How Percona XtraBackup works¶
Prerequisites
BACKUP_ADMIN is required to query performance_schema.log_status and to use LOCK INSTANCE FOR BACKUP, LOCK TABLES FOR BACKUP, or LOCK BINLOG FOR BACKUP. Additional privileges may be required depending on options: RELOAD, LOCK TABLES, and REPLICATION CLIENT are still needed for scenarios that use FLUSH TABLES WITH READ LOCK or --slave-info. Grant the minimum set for your use case; see Connection and privileges needed for the full list and examples.
High-level process: three phases¶
Percona XtraBackup (PXB) follows a sequential lifecycle. Understanding the three phases helps you reason about backup consistency and where blocking can occur.
| Step | Phase | What happens |
|---|---|---|
| 1 | Hot copy (Backup) | PXB copies data files while the server is running and tracks changes via the redo log. |
| 2 | Make the data consistent (Prepare) | PXB applies the captured redo log to the copied data, then rolls back uncommitted transactions (roll forward + roll back). |
| 3 | Deployment (Restore) | The prepared, consistent data is copied or moved back to the server data directory. |
Under the hood, PXB relies on InnoDB’s crash-recovery model: PXB copies data files (which are momentarily inconsistent), then replays the redo log and applies undo to produce a consistent snapshot. The sections below expand on each phase.
Documentation scope
This guide covers Percona XtraBackup 8.4. Server behavior (for example, performance_schema.log_status) can vary by MySQL or Percona Server version. Verify your build with xtrabackup --version and your server with the server version command (for example, SELECT VERSION();). Check release notes or vendor documentation when in doubt.

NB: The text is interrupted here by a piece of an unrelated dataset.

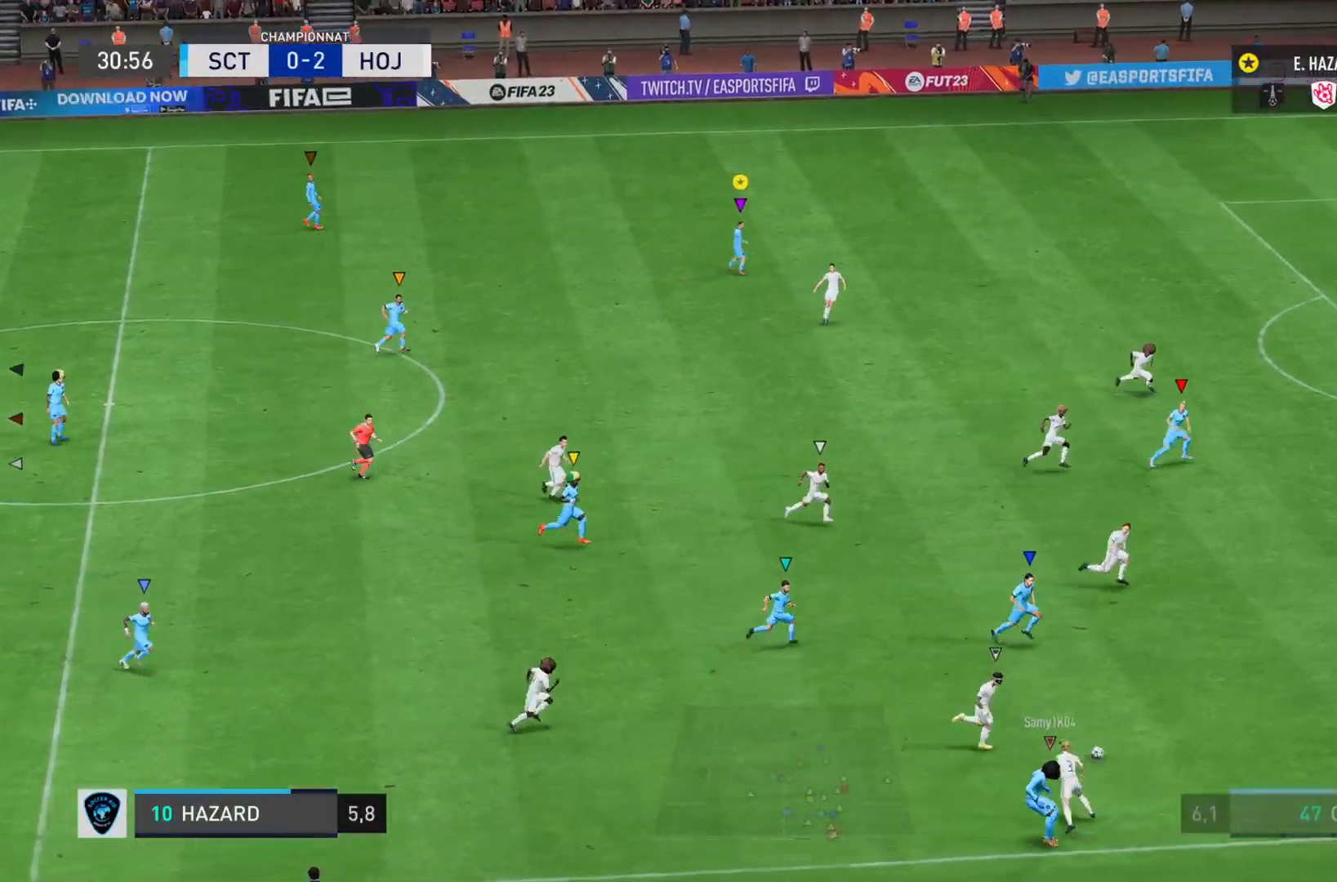
{"buttons": ["L1"], "left_stick": "right", "right_stick": "center", "events": [[34, "left_stick", "right"]]}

Technical deep-dive: Backup phase¶
This section explains how PXB avoids blocking your database during the hot copy.
Redo log thread: capturing changes in real time¶
Percona XtraBackup records the log sequence number (LSN) when the backup starts, then copies InnoDB data files. Because the copy takes time, the on-disk files change while copying. A background thread runs for the duration of the backup: the thread watches the redo (transaction) log files and continuously copies new log data. The redo log is written in a round-robin fashion and can be reused; the background thread ensures PXB has captured all changes up to a consistent point.
The backup and locking lifecycle in text form: (1) Phase 1 — Non-blocking: record LSN, copy InnoDB data and redo while a background thread follows new redo. (2) Phase 2 — Lightweight lock: under LOCK INSTANCE FOR BACKUP or LOCK TABLES FOR BACKUP, copy non-InnoDB files. (3) Phase 3 — Final sync: under LOCK BINLOG FOR BACKUP, finish redo copy, fetch binlog/replica coordinates, then unlock and exit. DML continues during Phase 1; Phase 2 blocks only DDL; Phase 3 is a brief hold to capture a consistent binlog position.
The following diagram shows the same flow. If the diagram does not render (for example, in a viewer that does not support Mermaid), use the text description above.
flowchart LR
subgraph Phase1["Phase 1: Non-blocking"]
A[Record LSN] --> B[Copy InnoDB data + redo]
B --> C[Background thread follows redo]
end
subgraph Phase2["Phase 2: Lightweight lock"]
D[LOCK INSTANCE / TABLES FOR BACKUP] --> E[Copy non-InnoDB files]
end
subgraph Phase3["Phase 3: Final sync"]
F[LOCK BINLOG FOR BACKUP] --> G[Finish redo copy]
G --> H[Fetch binlog/replica coords]
H --> I[Unlock & exit]
end
Phase1 --> Phase2 --> Phase3
Redo log consumer (8.4): In MySQL 8.x, redo logs are highly volatile. The optional parameter --register-redo-log-consumer (disabled by default) lets PXB register as a redo log consumer at backup start. The server will not remove a redo log file until PXB (the consumer) has copied that file. The consumer reads the log and advances the LSN; the server may block writes briefly during that process and uses consumption to decide when the server can purge the log.
High-write servers
On busy servers, the server can reuse or purge redo log files before PXB has copied them. Enable --register-redo-log-consumer for high-write workloads to reduce the risk of backup failure.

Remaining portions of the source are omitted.